Dannenfelser: GOP Must Return to Fundamentals

Nov. 7, 2012 — SBA List President Marjorie Dannenfelser discusses the 2012 election results at the National Press Club alongside conservative leaders. Transcript:

“The SBA List and our pro-life mission certainly had some bright spots last night with the election of a 2nd prolife woman in the Senate, Deb Fischer, as well as the retaining of Michele Bachmann, who was heavily targeted by the left, and the return of Steve King.

Those were three bright spots but overall not a great night movement for the pro-life movement, despite our growing power in the country among women, among almost every demographic.

The gap between public opinion and electoral office was not closed, again.

Yesterday’s election results are an invitation to the Republican Party to return to fundamentals. What are the fundamentals of a winning Republican strategy? They are what Ronald Regan called the three legs of the policy stool — social policy, economic policy, and foreign policy — fully embracing each one of those.

What we had instead was one wobbly leg with about a billion dollars behind it on the Republican side, from the top of the ticket and then affecting every other senate race in the country because of that influence.

When fully engaged, each of those policies area, a real mandate is created and there is a resonance on the grassroots level that brings public policy leaders into office so that those three areas can be implemented.

Without fully engaging in each of those areas — and of course, on social policy — we leave votes on the table every single time.

What we had unfortunately was a de facto truce on social issues on one side, but a full embrace of the war on social issues on the other side. Republicans had the truce, Obama had launched a war over abortion and on the Life issue, therefore he got to completely define what that issue was — and what is it? Rape. Abortion meant rape in the minds of many voters because the debate was not fully engaged.

The President’s weaknesses — his extreme positions on late term abortions, on sex-selective abortions, on not saving children born even after a failed abortion — none of these weaknesses were exploited in any debate. Even the lies he put forth during the debates went unaddressed.

The lie that Planned Parenthood doesn’t perform abortions. The lie that Planned Parenthood does do mammograms. The lies that hospitals with religious tenets won’t be forced to fund abortion inducing drugs and sterilizations.

Voters overwhelmingly disagree with the extreme positions on abortion taken by President Obama and the Democratic Party.  Moving forward, the Republican Party and its candidates must expose and exploit those vulnerabilities, or risk alienating the tremendous and growing pro-life base that year after year, election after election, has delivered a winning increment.

War on Women — was that theme effective? Did it actually move women voters? Well, if you look at the data over time you have to say no. The gender gap that actually benefited Obama last election, actually decreased this election. After that launch of the “War on Women” theme, at the top of mind at every single debate, in fact clearly did not stick. The women’s vote was very fluid. They were completely underestimated, and in fact completely underestimated, in what women care about and what our positions actually are.

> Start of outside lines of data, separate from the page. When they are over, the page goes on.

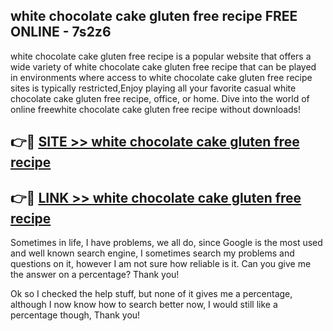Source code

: ## white chocolate cake gluten free recipe FREE ONLINE - 7s2z6

white chocolate cake gluten free recipe is a popular website that offers a wide variety of white chocolate cake gluten free recipe that can be played in environments where access to white chocolate cake gluten free recipe sites is typically restricted,Enjoy playing all your favorite casual white chocolate cake gluten free recipe, office, or home. Dive into the world of online freewhite chocolate cake gluten free recipe without downloads!

## 👉🔴 [SITE >> white chocolate cake gluten free recipe](http://news.freeplayer.one?title=white_chocolate_cake_gluten_free_recipe&ref=FRRE)

## 👉🔴 [LINK >> white chocolate cake gluten free recipe](http://news.freeplayer.one?title=white_chocolate_cake_gluten_free_recipe&ref=FREE)

Sometimes in life, I have problems, we all do, since Google is the most used and well known search engine, I sometimes search my problems and questions on it, however I am not sure how reliable is it. Can you give me the answer on a percentage? Thank you!

Ok so I checked the help stuff, but none of it gives me a percentage, although I now know how to search better now, I would still like a percentage though, Thank you!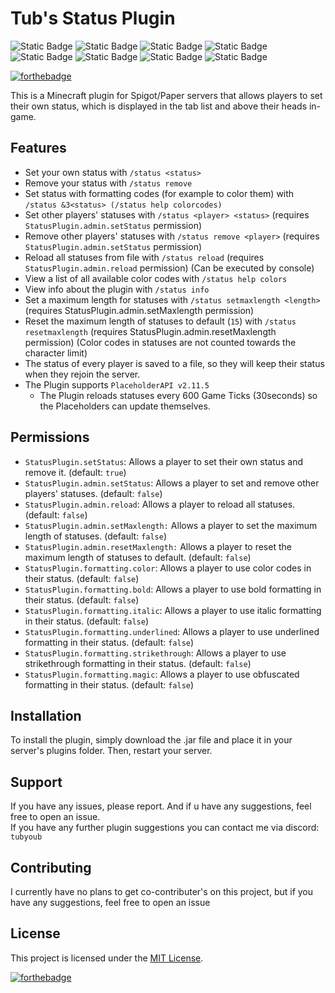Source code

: # Tub's Status Plugin
![Static Badge](https://img.shields.io/badge/MC-1.13-green)
![Static Badge](https://img.shields.io/badge/MC-1.14-green)
![Static Badge](https://img.shields.io/badge/MC-1.15-green)
![Static Badge](https://img.shields.io/badge/MC-1.16-green)
![Static Badge](https://img.shields.io/badge/MC-1.17-green)
![Static Badge](https://img.shields.io/badge/MC-1.18-green)
![Static Badge](https://img.shields.io/badge/MC-1.19-green)
![Static Badge](https://img.shields.io/badge/MC-1.20-green)

[![forthebadge](https://forthebadge.com/images/badges/works-on-my-machine.svg)](https://forthebadge.com)


This is a Minecraft plugin for Spigot/Paper servers that allows players to set their own status, which is displayed in the tab list and above their heads in-game.
## Features

- Set your own status with `/status <status>`
- Remove your status with `/status remove`
- Set status with formatting codes (for example to color them) with `/status &3<status> (/status help colorcodes)`
- Set other players' statuses with `/status <player> <status>` (requires `StatusPlugin.admin.setStatus` permission)
- Remove other players' statuses with `/status remove <player>` (requires `StatusPlugin.admin.setStatus` permission)
- Reload all statuses from file with `/status reload` (requires `StatusPlugin.admin.reload` permission) (Can be executed by console)
- View a list of all available color codes with `/status help colors`
- View info about the plugin with `/status info`
- Set a maximum length for statuses with `/status setmaxlength <length>` (requires StatusPlugin.admin.setMaxlength permission)
- Reset the maximum length of statuses to default (`15`) with `/status resetmaxlength` (requires StatusPlugin.admin.resetMaxlength permission)
  (Color codes in statuses are not counted towards the character limit)
- The status of every player is saved to a file, so they will keep their status when they rejoin the server.
- The Plugin supports `PlaceholderAPI v2.11.5`
  - The Plugin reloads statuses every 600 Game Ticks (30seconds) so the Placeholders can update themselves.

## Permissions

- `StatusPlugin.setStatus`: Allows a player to set their own status and remove it. (default: `true`)
- `StatusPlugin.admin.setStatus`: Allows a player to set and remove other players' statuses. (default: `false`)
- `StatusPlugin.admin.reload`: Allows a player to reload all statuses.(default: `false`)
- `StatusPlugin.admin.setMaxlength:` Allows a player to set the maximum length of statuses. (default: `false`)
- `StatusPlugin.admin.resetMaxlength:` Allows a player to reset the maximum length of statuses to default. (default: `false`)
- `StatusPlugin.formatting.color`: Allows a player to use color codes in their status. (default: `false`)
- `StatusPlugin.formatting.bold`: Allows a player to use bold formatting in their status. (default: `false`)
- `StatusPlugin.formatting.italic`: Allows a player to use italic formatting in their status. (default: `false`)
- `StatusPlugin.formatting.underlined`: Allows a player to use underlined formatting in their status. (default: `false`)
- `StatusPlugin.formatting.strikethrough`: Allows a player to use strikethrough formatting in their status. (default: `false`)
- `StatusPlugin.formatting.magic`: Allows a player to use obfuscated formatting in their status. (default: `false`)

## Installation

To install the plugin, simply download the .jar file and place it in your server's plugins folder. Then, restart your server.

## Support

If you have any issues, please report. And if u have any suggestions, feel free to open an issue.
<br>
If you have any further plugin suggestions you can contact me via discord: `tubyoub`

## Contributing

I currently have no plans to get co-contributer's on this project, but if you have any suggestions, feel free to open an issue

## License

This project is licensed under the [MIT License](LICENSE).

[![forthebadge](https://forthebadge.com/images/badges/powered-by-black-magic.svg)](https://forthebadge.com)
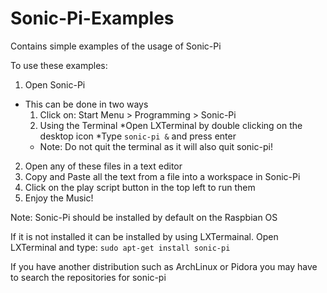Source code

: Sonic-Pi-Examples
=================

Contains simple examples of the usage of Sonic-Pi

To use these examples:

1. Open Sonic-Pi
  * This can be done in two ways
    1. Click on: Start Menu > Programming > Sonic-Pi
    2. Using the Terminal 
      *Open LXTerminal by double clicking on the desktop icon
      *Type `sonic-pi &` and press enter
      * Note: Do not quit the terminal as it will also quit sonic-pi!
2. Open any of these files in a text editor
3. Copy and Paste all the text from a file into a workspace in Sonic-Pi
4. Click on the play script button in the top left to run them
5. Enjoy the Music!

Note: Sonic-Pi should be installed by default on the Raspbian OS

If it is not installed it can be installed by using LXTermainal. Open LXTerminal and type:
`sudo apt-get install sonic-pi`

If you have another distribution such as ArchLinux or Pidora you may have to search the repositories for sonic-pi 


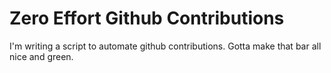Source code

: Zero Effort Github Contributions
================================

I'm writing a script to automate github contributions. Gotta make that bar all nice and green.

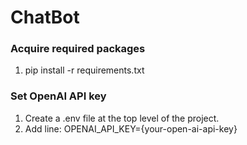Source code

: # ChatBot

### Acquire required packages
1. pip install -r requirements.txt

### Set OpenAI API key
1. Create a .env file at the top level of the project.
2. Add line: OPENAI_API_KEY={your-open-ai-api-key}


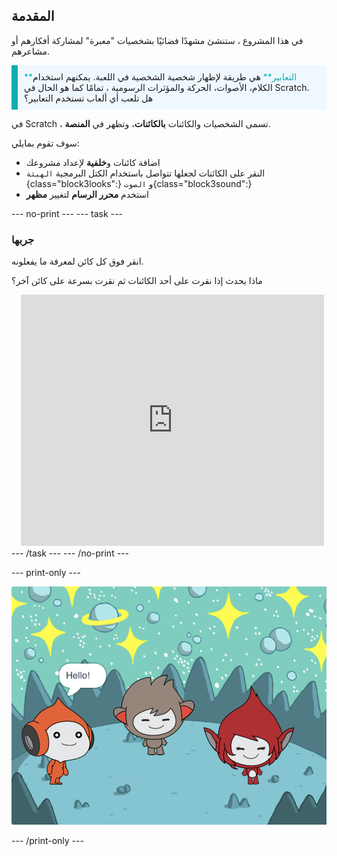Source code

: ## المقدمة

في هذا المشروع ، ستنشئ مشهدًا فضائيًا بشخصيات "معبرة" لمشاركة أفكارهم أو مشاعرهم.

<p style="border-left: solid; border-width:10px; border-color: #0faeb0; background-color: aliceblue; padding: 10px;">
<span style="color: #0faeb0">**التعابير**</span> هي طريقة لإظهار شخصية الشخصية في اللعبة. يمكنهم استخدام الكلام، الأصوات، الحركة والمؤثرات الرسومية ، تمامًا كما هو الحال في Scratch. هل تلعب أي ألعاب تستخدم التعابير؟
</p>

في Scratch ، تسمى الشخصيات والكائنات **بالكائنات**، وتظهر في **المنصة**.

سوف تقوم بمايلي:
+ اضافة كائنات و**خلفية** لإعداد مشروعك
+ النقر على الكائنات لجعلها تتواصل باستخدام الكتل البرمجية `الهيئة`
{class="block3looks":} و `الصوت`{class="block3sound":}
+ استخدم **محرر الرسام** لتغيير **مظهر**

--- no-print --- --- task ---
### جربها
<div style="display: flex; flex-wrap: wrap">
<div style="flex-basis: 175px; flex-grow: 1">  
انقر فوق كل كائن لمعرفة ما يفعلونه. 

ماذا يحدث إذا نقرت على أحد الكائنات ثم نقرت بسرعة على كائن آخر؟
</div>
<div class="scratch-preview" style="margin-left: 15px;">
  <iframe allowtransparency="true" width="485" height="402" src="https://scratch.mit.edu/projects/embed/599512566/?autostart=false" frameborder="0"></iframe>
</div>
</div>
--- /task --- --- /no-print ---

--- print-only ---

![المشروع المكتمل.](images/showcase_static.png)

--- /print-only ---


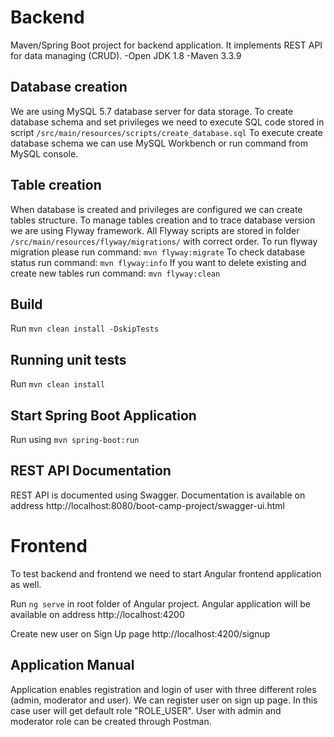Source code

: # Backend
Maven/Spring Boot project for backend application. It implements REST API for data managing (CRUD).
-Open JDK 1.8
-Maven 3.3.9

## Database creation
We are using MySQL 5.7 database server for data storage.
To create database schema and set privileges we need to execute SQL code stored in script `/src/main/resources/scripts/create_database.sql`
To execute create database schema we can use MySQL Workbench or run command from MySQL console.

## Table creation
When database is created and privileges are configured we can create tables structure.
To manage tables creation and to trace database version we are using Flyway framework. All Flyway scripts are stored in folder `/src/main/resources/flyway/migrations/` with correct order.
To run flyway migration please run command: `mvn flyway:migrate`
To check database status run command: `mvn flyway:info`
If you want to delete existing and create new tables run command: `mvn flyway:clean`

## Build
Run `mvn clean install -DskipTests`

## Running unit tests
Run `mvn clean install`

## Start Spring Boot Application
Run using `mvn spring-boot:run` 

## REST API Documentation
REST API is documented using Swagger. Documentation is available on address http://localhost:8080/boot-camp-project/swagger-ui.html

# Frontend
To test backend and frontend we need to start Angular frontend application as well.

Run `ng serve` in root folder of Angular project.
Angular application will be available on address http://localhost:4200

Create new user on Sign Up page http://localhost:4200/signup

## Application Manual

Application enables registration and login of user with three different roles (admin, moderator and user).
We can register user on sign up page. In this case user will get default role "ROLE_USER".
User with admin and moderator role can be created through Postman.
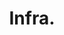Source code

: ---
title: Infra.
category:
  - Infra.
tag:
  - Docker
  - GitHub-Actions
  - Monitoring
  - AutoScaling
  - Http
comment: false
timeline: false
article: false
index: false
---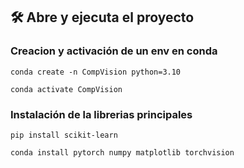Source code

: ## 🛠️ Abre y ejecuta el proyecto

### Creacion y activación de un env en conda

`conda create -n CompVision python=3.10`

`conda activate CompVision`

### Instalación de la librerias principales

`pip install scikit-learn`

`conda install pytorch numpy matplotlib torchvision`

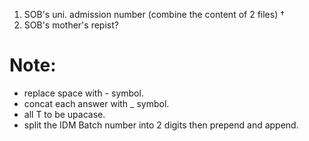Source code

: 1. SOB's uni. admission number (combine the content of 2 files) &dagger;
2. SOB's mother's repist?

# Note: 
- replace space with - symbol.
- concat each answer with _ symbol.
- all T to be upacase.
- split the IDM Batch number into 2 digits then prepend and append.
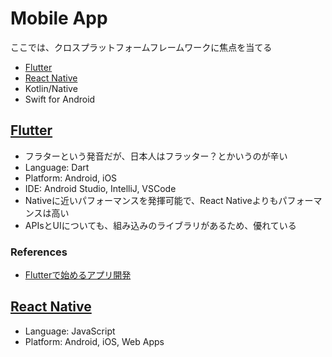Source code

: # Mobile App
ここでは、クロスプラットフォームフレームワークに焦点を当てる

- [Flutter](https://flutter.dev/)
- [React Native](https://reactnative.dev/)
- Kotlin/Native
- Swift for Android

## [Flutter](https://flutter.dev/) 
- フラターという発音だが、日本人はフラッター？とかいうのが辛い
- Language: Dart
- Platform: Android, iOS
- IDE: Android Studio, IntelliJ, VSCode
- Nativeに近いパフォーマンスを発揮可能で、React Nativeよりもパフォーマンスは高い
- APIsとUIについても、組み込みのライブラリがあるため、優れている

### References
- [Flutterで始めるアプリ開発](https://www.flutter-study.dev/)

## [React Native](https://reactnative.dev/)
- Language: JavaScript
- Platform: Android, iOS, Web Apps
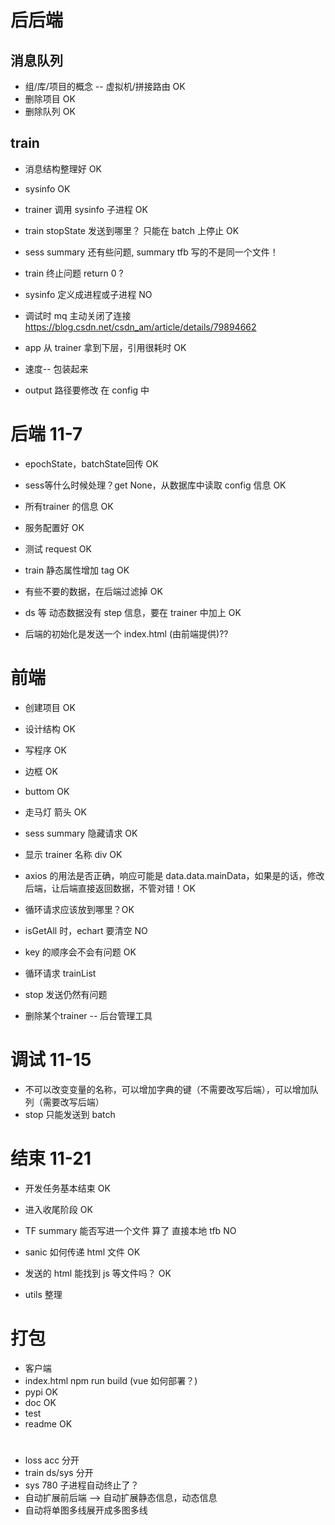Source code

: 

# 后后端

## 消息队列
* 组/库/项目的概念 -- 虚拟机/拼接路由 OK
* 删除项目 OK
* 删除队列 OK

## train
* 消息结构整理好 OK
* sysinfo OK
* trainer 调用 sysinfo 子进程 OK
* train stopState 发送到哪里？ 只能在 batch 上停止 OK
* sess summary 还有些问题, summary tfb 写的不是同一个文件！
* train 终止问题 return 0 ? 
* sysinfo 定义成进程或子进程 NO
* 调试时 mq 主动关闭了连接 https://blog.csdn.net/csdn_am/article/details/79894662

* app 从 trainer 拿到下层，引用很耗时 OK

* 速度-- 包装起来
* output 路径要修改 在 config 中


# 后端 11-7

* epochState，batchState回传 OK
* sess等什么时候处理？get None，从数据库中读取 config 信息 OK

* 所有trainer 的信息 OK
* 服务配置好 OK
* 测试 request OK

* train 静态属性增加 tag OK
* 有些不要的数据，在后端过滤掉 OK
* ds 等 动态数据没有 step 信息，要在 trainer 中加上 OK

* 后端的初始化是发送一个 index.html (由前端提供)??


# 前端
* 创建项目 OK
* 设计结构 OK
* 写程序 OK

* 边框 OK
* buttom OK
* 走马灯 箭头 OK
* sess summary 隐藏请求 OK
* 显示 trainer 名称 div OK
* axios 的用法是否正确，响应可能是 data.data.mainData，如果是的话，修改后端，让后端直接返回数据，不管对错！OK
* 循环请求应该放到哪里？OK
* isGetAll 时，echart 要清空 NO
* key 的顺序会不会有问题 OK
* 循环请求 trainList
* stop 发送仍然有问题


* 删除某个trainer -- 后台管理工具


# 调试 11-15
* 不可以改变变量的名称，可以增加字典的键（不需要改写后端），可以增加队列（需要改写后端）
* stop 只能发送到 batch 

# 结束 11-21
* 开发任务基本结束 OK
* 进入收尾阶段 OK



* TF summary 能否写进一个文件 算了 直接本地 tfb NO 
* sanic 如何传递 html 文件 OK 
* 发送的 html 能找到 js 等文件吗？ OK
* utils 整理



# 打包
* 客户端
* index.html npm run build (vue 如何部署？)
* pypi OK
* doc OK
* test
* readme OK


# 
* loss acc 分开
* train ds/sys 分开
* sys 780 子进程自动终止了？
* 自动扩展前后端 --> 自动扩展静态信息，动态信息
* 自动将单图多线展开成多图多线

Has the pro-life issue in any way been repudiated? Well, absolutely not. I’ve been asked that question already three times this morning.

You cannot win a war which is not engaged. Your issue cannot be repudiated if no one has ever heard it. And that is exactly what happened on the national level and that is exactly why so many votes were left on the table that should not have been, this cannot happen again.

At the Susan B. Anthony List we are going to relook at how we endorse and train candidates.

From now on they will not be sent into the field with our support without knowing how to actually discuss the issue with compassion and love and to exploit the other candidate’s extremes. We’re going back to the drawing board on that and next time, out of the box, we’ll see a new set of candidates, especially if they follow the advice of the rest of the folks here.

 I want to make one other point and that is on social issues. Are they the big burden on Republicans back? Well, if you look at every state that had a statewide across the country that also had ballot initiatives, in every single state but one, the ballot initiative ran ahead — ran better — than the losing Republican candidate. That’s just data. So I thank you very much I look forward to questions.”